Como este jornal sempre defendeu, a República é um regime de leis. E o mesmo se deve dizer da democracia: o regime democrático é uma democracia de direito. Não existe democracia do arbítrio, ou no arbítrio. Por isso, o Direito não pode se dar ao luxo de ser inseguro, destituído de critérios previamente cognoscíveis que orientem a aplicação de suas regras. Os cidadãos devem saber o que esperar das normas legais.

Sem regras aplicáveis segundo critérios anteriormente estabelecidos, não há democracia. Há o arbítrio da subjetividade – e isso é o que, infelizmente, faz o PL 4/2025, ao multiplicar os conceitos indeterminados.

O texto diz, por exemplo, que “a cláusula contratual que violar a função social do contrato é nula de pleno direito”. Ora, tal previsão significa instaurar, de forma solene e intencional, um novo ciclo de incertezas e de litígios, do que com toda a certeza o País não necessita agora.

Segundo levantamento do professor Paulo Doron de Araujo, o PL 4/2025 aumenta em 450% as referências à função social do contrato e da propriedade. Trata-se de um sintoma, entre tantos outros, de um perverso e disfuncional populismo jurídico. Promete-se proteger os setores vulneráveis da população e combater as “elites” e as empresas, sendo que o resultado é a difusão sistêmica de velhos e novos danos: aumento da insegurança jurídica, da litigiosidade, do arbítrio e do custo Brasil.

Outro grave problema do PL 4/2025 é a confusão entre o CC e o direito do consumidor. A ter em conta alguns dispositivos da proposta, parece que o País não dispõe de um Código de Defesa do Consumidor e de que seria preciso incluir normas próprias desse regime no CC, em uma nova ampliação de hipóteses de intervenção judicial dos contratos, gerando, consequentemente, mais insegurança.
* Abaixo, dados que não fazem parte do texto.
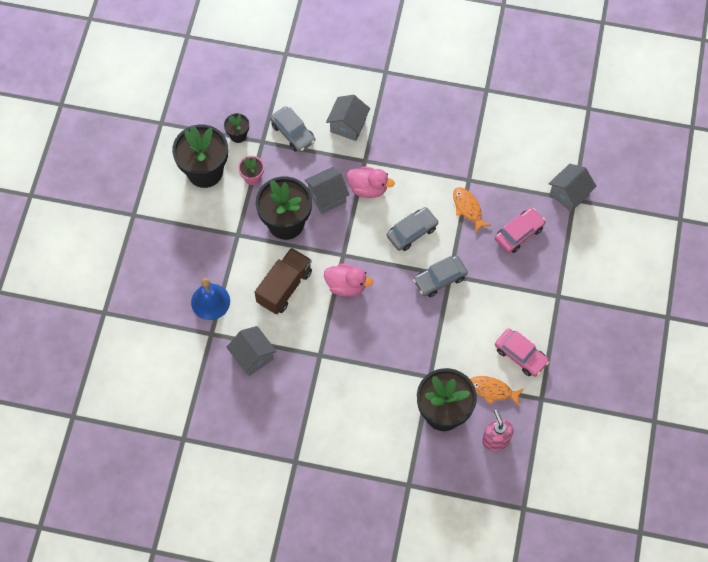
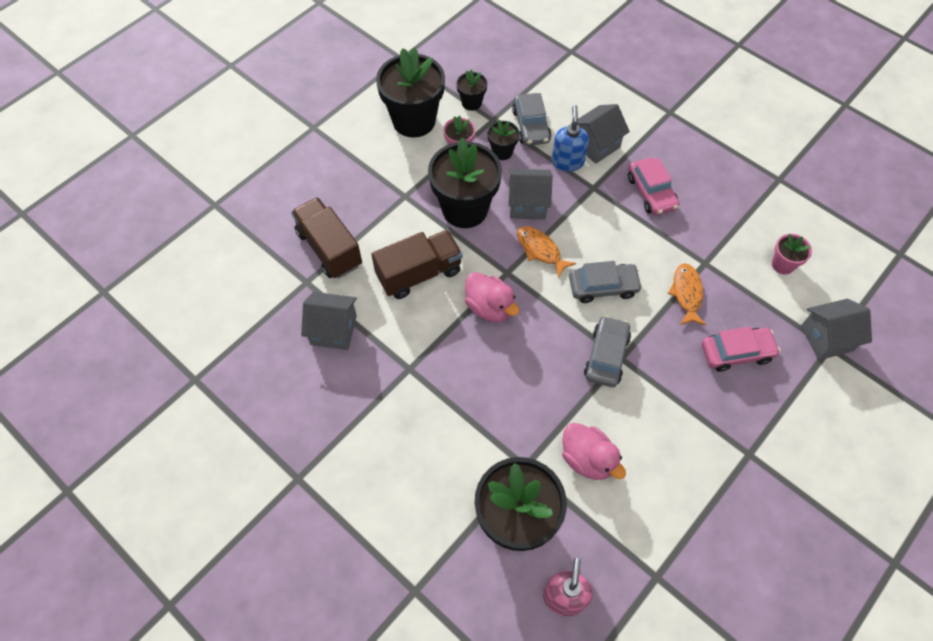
camera: 30 degrees right, 5 degrees down
(210, 301) = (329, 248): blue bell -> brown truck
(253, 356) = (333, 330): grey house -> grey house turned 75 degrees counterclockwise
(285, 164) = (502, 152): none -> black flower pot
(335, 149) = (567, 161): none -> blue soap dispenser
(368, 188) = (579, 217): pink duck -> pink duck (587, 459)
(440, 279) = (606, 356): grey car -> grey car turned 105 degrees clockwise
(492, 390) = (596, 528): orange fish -> orange fish (540, 250)
(518, 155) = (783, 264): none -> pink flower pot
(520, 355) = (659, 503): pink car -> pink car (651, 192)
O campo da responsabilidade civil é outra seara na qual o PL 4/2025 expressa seu furor populista e retrógrado. Em vez de reparar o dano ilícito – como sempre foi –, o dever de indenizar ganhará novas funções, como punir, prevenir, educar e socializar o risco. São mais de 100 novas regras sobre o tema, alterando os atuais 28 artigos.

Não há como salvar esse projeto de reforma do CC. Ele não é apenas falho, mas prejudicial ao País. Não vem construir a partir do que já se tem, mas destruir o que foi arduamente estabelecido e que ainda está em processo de estabilização. Diante das severas críticas recebidas, a comissão autora da proposta tem dito que a maior parte das mudanças baseia-se na jurisprudência.

Talvez aqui esteja o principal problema. Não entenderam a função da lei numa democracia. Em vez de ser a lei a prover critério seguro à sociedade e ao Judiciário, querem escrevê-la a partir de uma miríade de decisões contraditórias. Não é de estranhar que o texto tenha ficado do jeito que está.”